One of the biggest legal threats to former President Donald Trump since he left office has been an ongoing criminal investigation in Georgia. That danger only increased Tuesday when a slew of subpoenas for Trump allies for testimony before a special grand jury were made public.
The courts late last month granted Fulton County District Attorney Fani Willis’ request to subpoena eight witnesses to Trump’s attempts to reverse the results of the 2020 presidential election in Georgia. Six of those eight subpoenas target lawyers who worked with the Trump campaign, the former president himself or both. Tellingly, all of them began their connections with the campaign only after Election Day and Trump’s apparent loss to Joe Biden. All but one, that is: Rudy Giuliani.
According to testimony given to the House Jan. 6 committee, it was an allegedly inebriated Giuliani who urged Trump to go out and declare that he’d won on election night, even as the results were still being tallied. It was Giuliani who ran point on the many failed court cases seeking to invalidate the election in multiple states. And it was Giuliani who coordinated a group of fake electors to cast votes for Trump in the hope of getting Congress, state legislatures or both to invalidate Biden’s win.
There’s already ample evidence from the Jan. 6 committee’s public hearings that Trump likely solicited election fraud in Georgia. Much of that effort was undertaken with the help of Giuliani and the legal team he wrangled into place. It’s fitting that the same band of misfits is now poised to help prosecutors in Georgia make the case that Trump’s bid to remain in power broke state law.
Georgia was one of the main targets of Trump’s wrath after the election and a prime subject for conspiracy theories about election fraud. Giuliani himself helped spread one such rumor in an appearance before the Georgia Senate on Dec. 3, 2020, alongside fellow campaign lawyers Jacki Deason and Jenna Ellis. As the court order documented, Giuliani showed the senators “a video recording of election workers at State Farm Arena in Atlanta that purported to show election workers producing ‘suitcases’ of unlawful ballots from unknown sources, outside the view of election poll watchers.”
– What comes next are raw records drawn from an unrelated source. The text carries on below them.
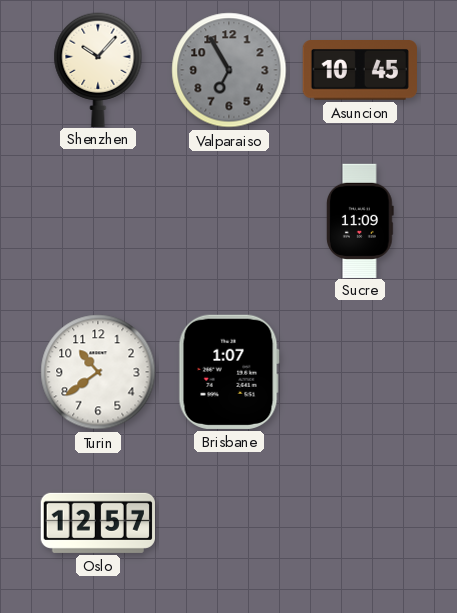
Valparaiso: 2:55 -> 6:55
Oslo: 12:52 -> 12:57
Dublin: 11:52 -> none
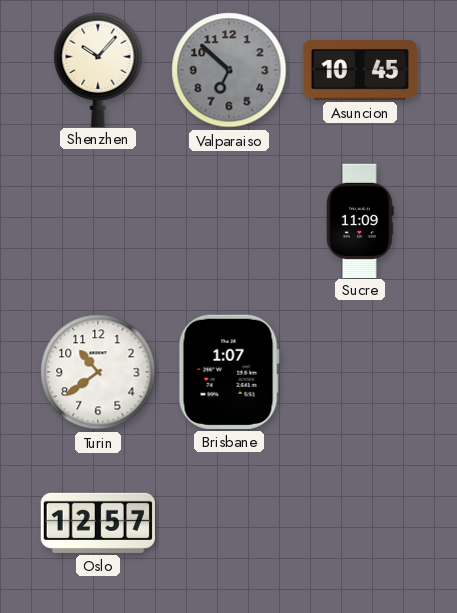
Valparaiso: 6:55 -> 6:52
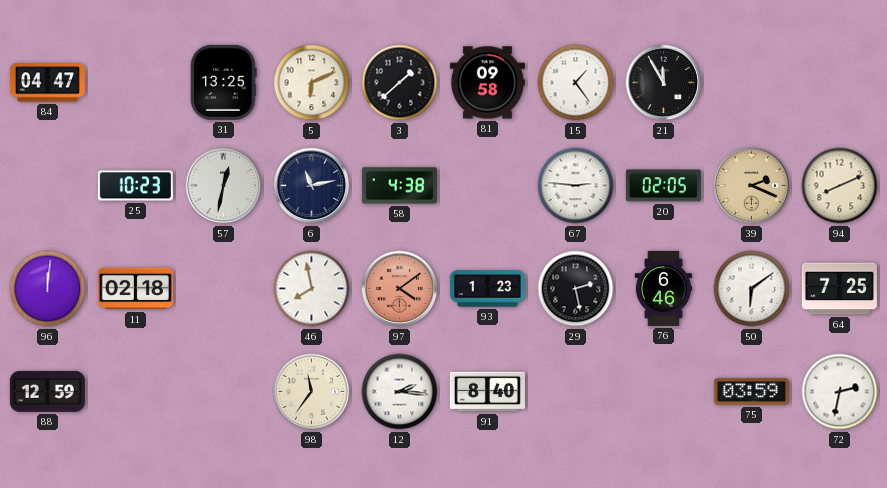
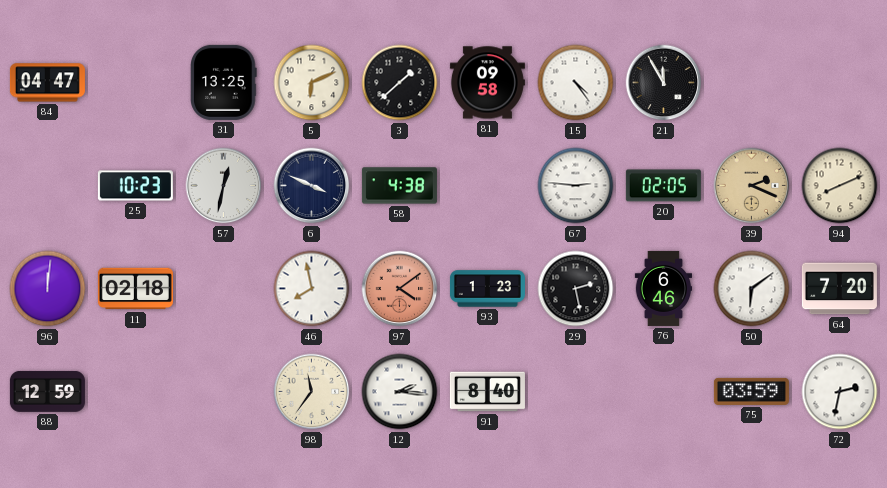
15: 1:24 -> 4:24
6: 11:13 -> 3:49
64: 7:25 -> 7:20
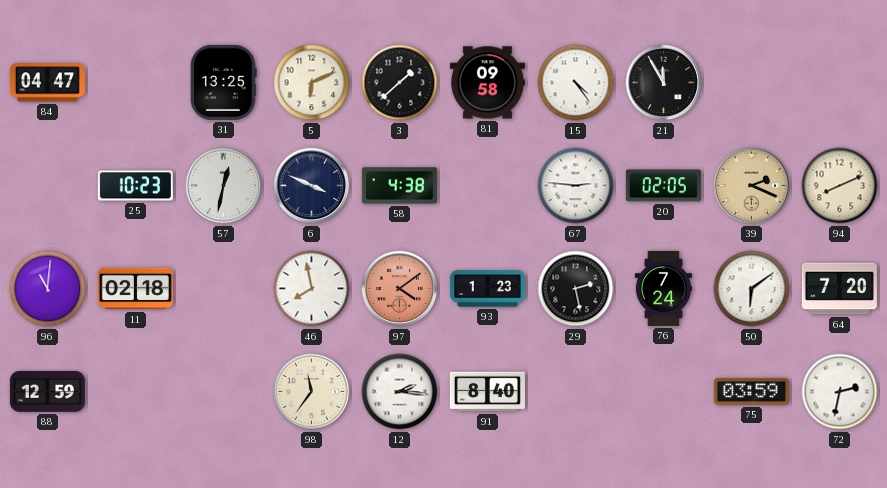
96: 12:01 -> 11:01
76: 6:46 -> 7:24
As the subpoena for Deason notes, she “personally presented and narrated selected portions of the State Farm video to members of the Georgia State Senate.” That video was quickly debunked, but Deason, Giuliani and Ellis continued to spread that rumor, despite the harm it caused poll worker Shaye Moss and her mother, Ruby Freeman. (Moss testified about her experience at the House Jan. 6 committee’s hearing on the Trump campaign’s state pressure campaign last month, which Freeman also attended.)
The court ruled in issuing subpoenas to the three Trump campaign staffers that there is “evidence that the Witness’s appearance and testimony at the hearing was part of a multi-state, coordinated plan by the Trump Campaign to influence the results of the November 2020 election in Georgia and elsewhere.”
Lawyers Cleta Mitchell and John Eastman were also ordered to testify about their behind-the-scenes work on Trump’s post-election plotting. Mitchell could be heard in the room with Trump during his now-infamous phone call with Georgia Secretary of State Brad Raffensperger. She’s now being compelled to testify about her work in Georgia before that exchange, when Trump cajoled Raffensperger to simply “find 11,780 votes” needed for him to win the state.